Treatment of “El Gordo”?
As indicated above, the current German Interstate Treaty on Gambling (“Interstate Treaty”) provides for a strict state monopoly on lotteries. Online brokering of authorised state lotteries may be allowed under specific high requirements, see § 4 para. 5 Interstate Treaty. Other lotteries than admitted state lotteries must not be offered in Germany to German customers.
The German state monopoly on lotteries could be particularly shaky when we are dealing with brokering the participation in authorised lotteries from other EU member states. Although it has been repeatedly stated by the CJEU that there is no obligation to acknowledge gambling licences from other member states, such holding does certainly not preclude considering, in turn, foreign licences under German law. If only state entities offer lottery services, this may contribute to pursue the channeling function mentioned above as one legitimate aim of the state monopoly. German state lotteries usually argue that the organisation of secondary lotteries would interfere with such legitimate aim, arguing that private entities are not as reliable as state operators. In this context, state lotteries support the argument that private entities would be subject to their profit intentions while state operators would primarily pursue the legitimate channeling function.
On the other hand, the arguments used by German state lotteries in relation to secondary lotteries do not apply (at least not to the same extent) in relation to brokering an official lottery authorised in another EU member state such as “El Gordo”. Even more because “El Gordo” is also organised by a state entity called “Loterías y Apuestas del Estado”. Besides, the addictive potential of “El Gordo” is rather low. In general, the addictive degree is certainly higher the more repetitions are possible within a very short time frame. “El Gordo”, however, is far from being a highly addictive and repetitious game. It is probably not more addictive than Christmas itself. Cynical voices may state that Christmas is where you once a year buy gifts as a “stake” in the hope of receiving something (more) valuable in turn…

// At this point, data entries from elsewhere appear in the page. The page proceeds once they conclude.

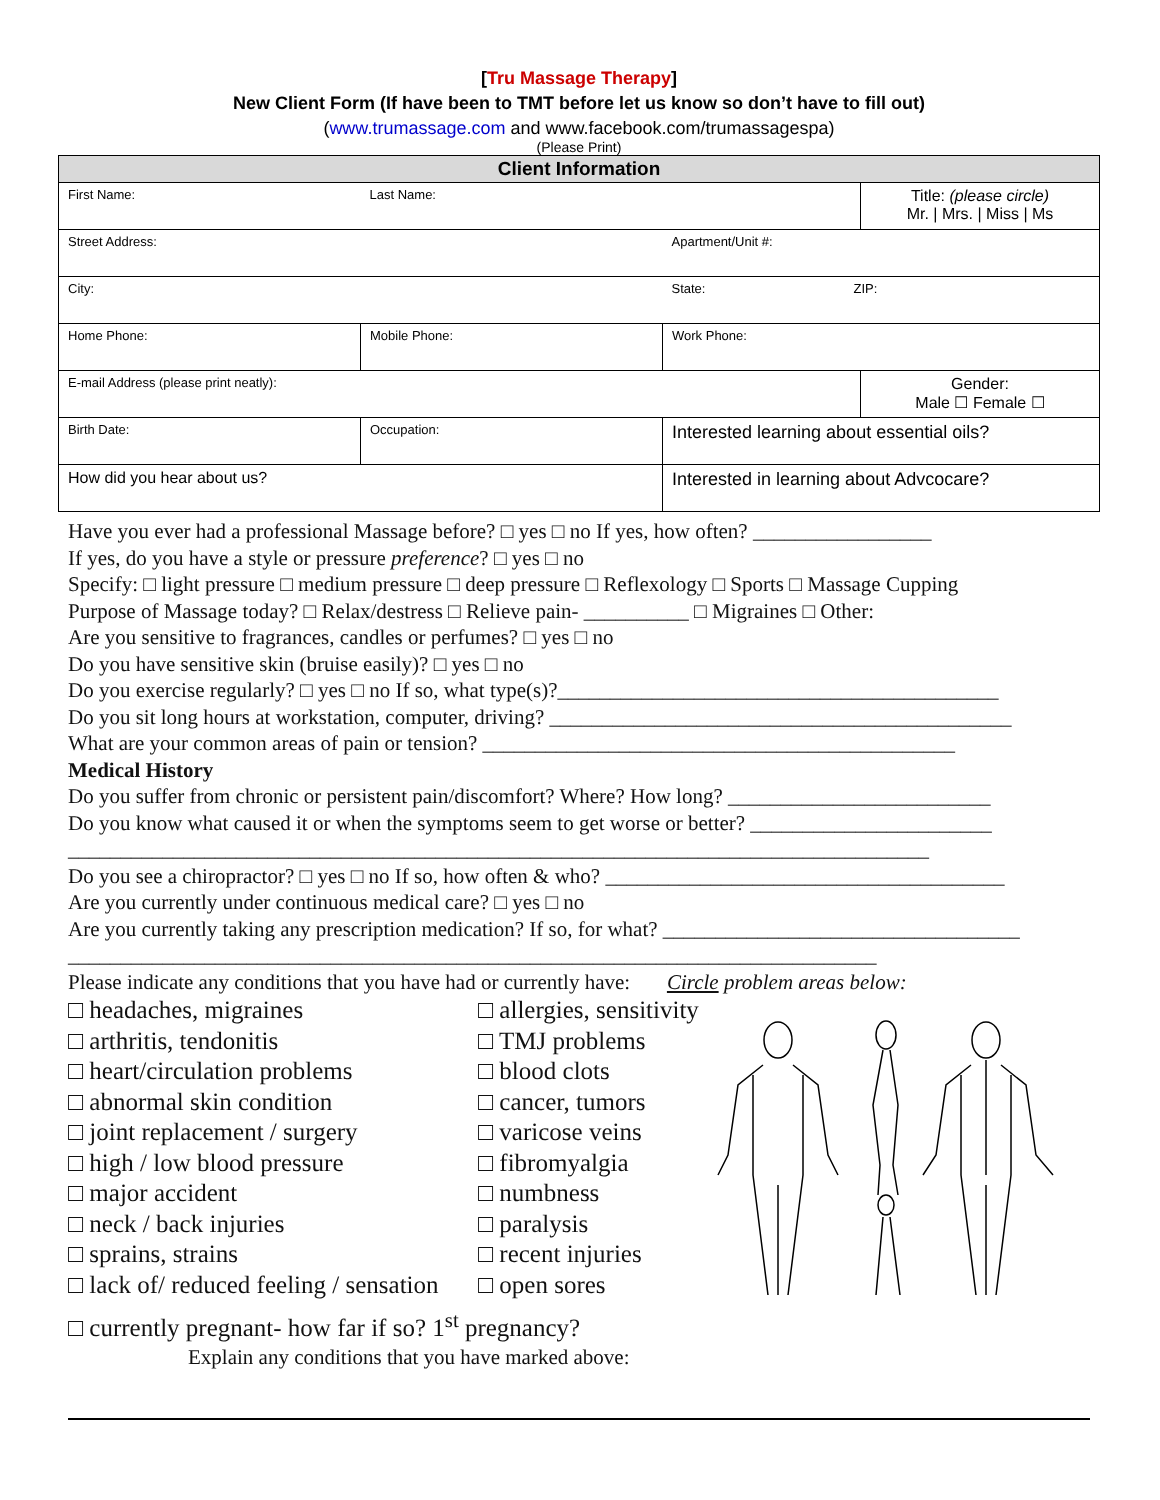[Tru Massage Therapy]
New Client Form (If have been to TMT before let us know so don’t have to fill out)
(www.trumassage.com and www.facebook.com/trumassagespa)
(Please Print)
| Client Information | | | |
| First Name: | Last Name: | | Title: (please circle) Mr. / Mrs. / Miss / Ms |
| Street Address: | | Apartment/Unit #: | |
| City: | | State: ZIP: | |
| Home Phone: | Mobile Phone: | Work Phone: | |
| E-mail Address (please print neatly): | | | Gender: Male ☐ Female ☐ |
| Birth Date: | Occupation: | Interested learning about essential oils? | |
| How did you hear about us? | | Interested in learning about Advcocare? | |
Have you ever had a professional Massage before? □ yes □ no If yes, how often? _________________
If yes, do you have a style or pressure preference? □ yes □ no
Specify: □ light pressure □ medium pressure □ deep pressure □ Reflexology □ Sports □ Massage Cupping
Purpose of Massage today? □ Relax/destress □ Relieve pain- __________ □ Migraines □ Other:
Are you sensitive to fragrances, candles or perfumes? □ yes □ no
Do you have sensitive skin (bruise easily)? □ yes □ no
Do you exercise regularly? □ yes □ no If so, what type(s)?__________________________________________
Do you sit long hours at workstation, computer, driving? ____________________________________________
What are your common areas of pain or tension? _____________________________________________
Medical History
Do you suffer from chronic or persistent pain/discomfort? Where? How long? _________________________
Do you know what caused it or when the symptoms seem to get worse or better? _______________________
__________________________________________________________________________________
Do you see a chiropractor? □ yes □ no If so, how often & who? ______________________________________
Are you currently under continuous medical care? □ yes □ no
Are you currently taking any prescription medication? If so, for what? __________________________________
_____________________________________________________________________________
Please indicate any conditions that you have had or currently have: Circle problem areas below:
□ headaches, migraines
□ arthritis, tendonitis
□ heart/circulation problems
□ abnormal skin condition
□ joint replacement / surgery
□ high / low blood pressure
□ major accident
□ neck / back injuries
□ sprains, strains
□ lack of/ reduced feeling / sensation
□ allergies, sensitivity
□ TMJ problems
□ blood clots
□ cancer, tumors
□ varicose veins
□ fibromyalgia
□ numbness
□ paralysis
□ recent injuries
□ open sores
□ currently pregnant- how far if so? 1<sup>st</sup> pregnancy?
Explain any conditions that you have marked above:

Treatment of “El Gordo” advertising
The amount and presence of “El Gordo” advertising across German media during the past Christmas period has been rather striking given that advertising for illegal gambling is also to be deemed illegal under the current domestic German legal framework. To my knowledge, it is not possible to apply for an advertising permit regarding the brokerage of “El Gordo” participation. There could be two reasons for the apparent “leniency approach”, namely (i) that the vast number of online brokering offers makes enforcement virtually impossible, or (ii) there is some kind of “tacit approval” taking into account the privileged status of “El Gordo” compared to private (foreign) secondary lottery operators.
The example of “El Gordo” reveals once more the complete standstill and legal uncertainty within the German gambling landscape. It should also showcase the alternative of a more flexible case-by-case analysis than the complete and rigid prohibitive approach the Gambling Interstate Treaty currently pursues in many occasions.